There is conflicting information on the web regarding loans and every business owner should not swallow whatever information they see, hook, line, and sinkers without first of all verifying from their financial experts. It appears that a few of the financial articles online are designed to create false impression short sales which are not a good thing for businesses.
There are rules to keep in mind when it comes to deficiency
These rules have been there for a long time and have remained relevant. Some of them are well-established rules under the law while others are more like a guiding principle that have remained relevant over many years. The rules follow thus;
1. A borrower cannot be sued on the sale of a residential property
To begin with, a residential property is defined as any property that is less than or equal to two and a half acres used as a residence for one or two families. Assuming a residential property has been sold at a trustee’s sale and there happen to be a deficiency balance on the loan that was fore closed, the borrower cannot be sued.
2. Purchase money loan is witnessed in some short sale transactions
When a residential property secured by a mortgage or deed of trust has been sold, and the proceeds of a loan are used to make the purchase in part or full, the borrower cannot be sued for deficiency notwithstanding whether a foreclosure sale occurs. This is the type of referred to as purchase money loan and it is encountered in some – not all – short sale transactions.

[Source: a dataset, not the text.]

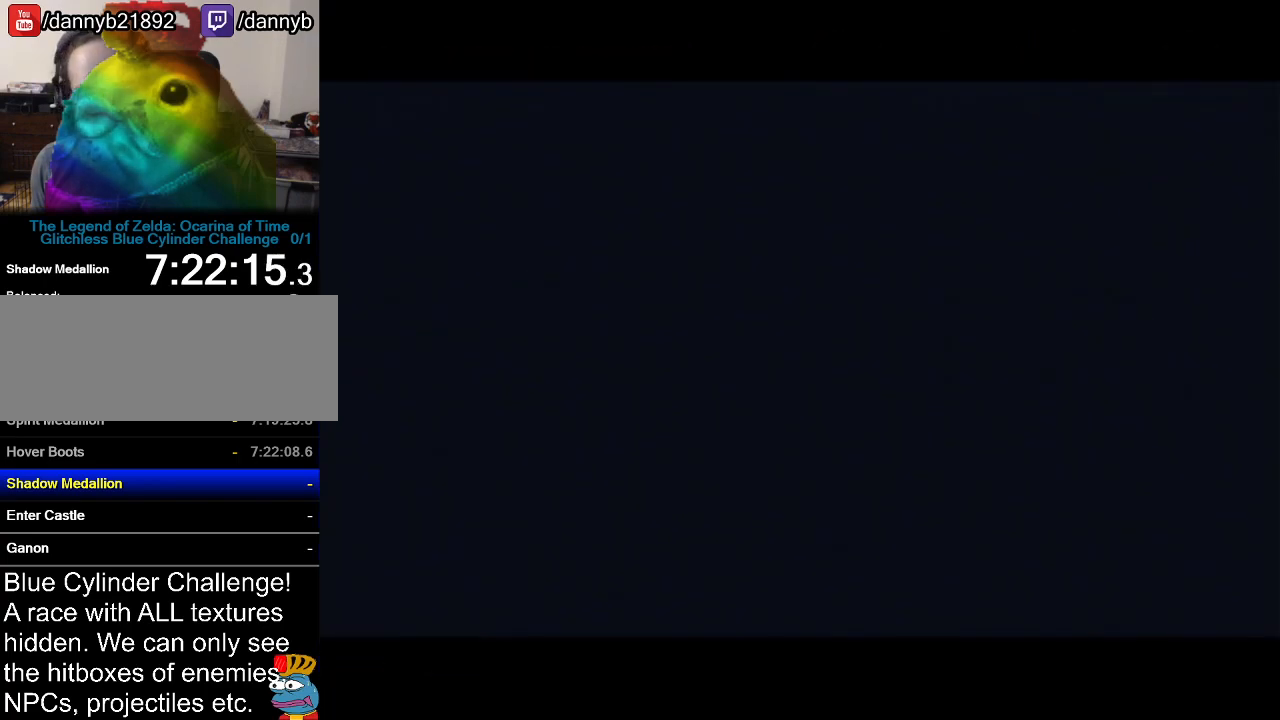
{"buttons": [], "left_stick": "center", "events": []}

3. A borrower can be sued directly in home equity line of credit
In the earlier cases, we have seen that a borrower cannot be sued directly but in the case where a home equity line of credit loan has been secured by a mortgage or deed of trust on a residential property and the proceeds are diverted to something other than purchase price, the borrower can be sued directly for any deficiency. Short sale needs to identify these types of loans and deal with them.
It is not always clear if a loan has been properly classified or not
Applying the aforementioned rules is not always an easy task because it is hard to tell, most often, if a loan has been properly classified as purchase money or non-purchase money. There have cases on this issue brought before the court. A popular case happened in 1997 and after much deliberation; the law court dismissed the lawsuit brought against the borrower.
The 1997 case was thrown out for two main reasons
The first reason the court cited was that the lender failed to acknowledge the fact that the loan could be separated into two components namely the purchase and the non-purchase money. The second reason was that the same deed of trust secured the new note as well as the original purchase note.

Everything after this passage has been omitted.